Towards Humanoids Operating Mobility Devices Designed for Humans

Abstract

Humanoid robotics is advancing rapidly, with significant potential to address challenges in disaster recovery, manufacturing, and healthcare. Despite progress, current humanoid capabilities remain limited, particularly in terms of efficient mobility over long distances. Integrating humanoid robots with personal transporters (PTs) like Segways, offers a promising solution, enabling them to operate more efficiently in human-centric environments such as factories, malls, and airports. This approach not only preserves the humanoid's ability to navigate complex, uneven terrain with its legs but also enhances versatility, allowing for faster, more energy-efficient movement on flat surfaces.

This thesis explores methods for enabling bipedal humanoids to operate PTs, focusing on the REEM-C humanoid riding a Segway x2 SE. The research begins by analyzing human interactions with Segways to reverse-engineer their internal controllers, leading to a high-fidelity simulation model.

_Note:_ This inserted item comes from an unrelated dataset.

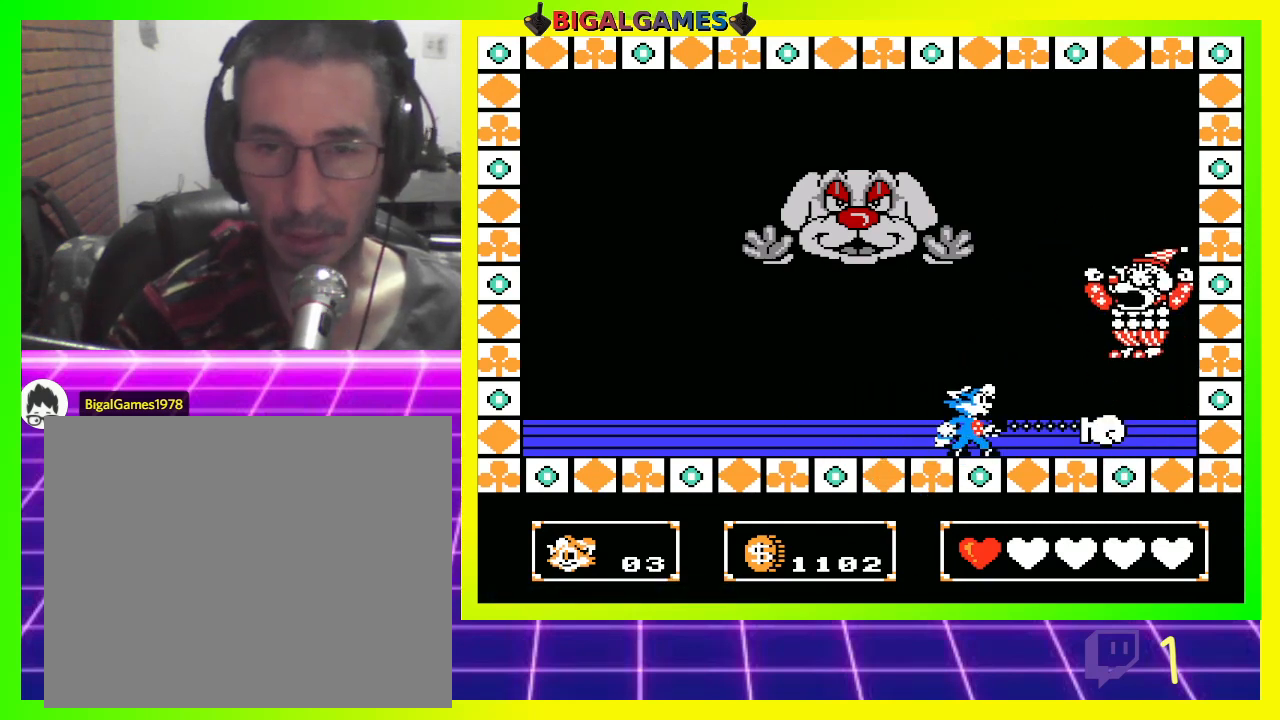
{"buttons": ["DPAD_LEFT"], "left_stick": "center", "right_stick": "center", "events": [[100, "CROSS", "down"], [167, "CROSS", "up"], [267, "CROSS", "down"], [333, "CROSS", "up"], [400, "DPAD_LEFT", "down"]]}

This model informs the development of control algorithms for the REEM-C, enabling successful simulation-based demonstrations of humanoid-driven Segway motions, including translational, rotational, and mixed maneuvers. Building on this, balance stabilization strategies are devised for actuated balance boards, addressing both frontal and sagittal plane control through an integration of admittance control strategies.

A comprehensive analysis of bimanual manipulation is also conducted, emphasizing manipulability and stability within a constrained workspace. Using a combined manipulability-stability metric, collision-free bimanual trajectories are generated, demonstrating improved stability during dynamic tasks such as manipulating objects of varying shapes and masses. This analysis underpins the implementation of bimanual manipulation strategies needed for operating the Segway’s LeanSteer handlebar.

The final contribution consolidates all findings, presenting a whole-body control strategy that enables the REEM-C to ride a Segway safely and effectively. A stack-of-tasks quadratic program is utilized to ensure stability, balance, and bimanual control in dynamic conditions. Experimental validation demonstrates the feasibility of this approach, showcasing the REEM-C’s ability to operate a Segway under real-world conditions. This research provides a step towards more versatile and adaptable humanoid mobility solutions for everyday human environments.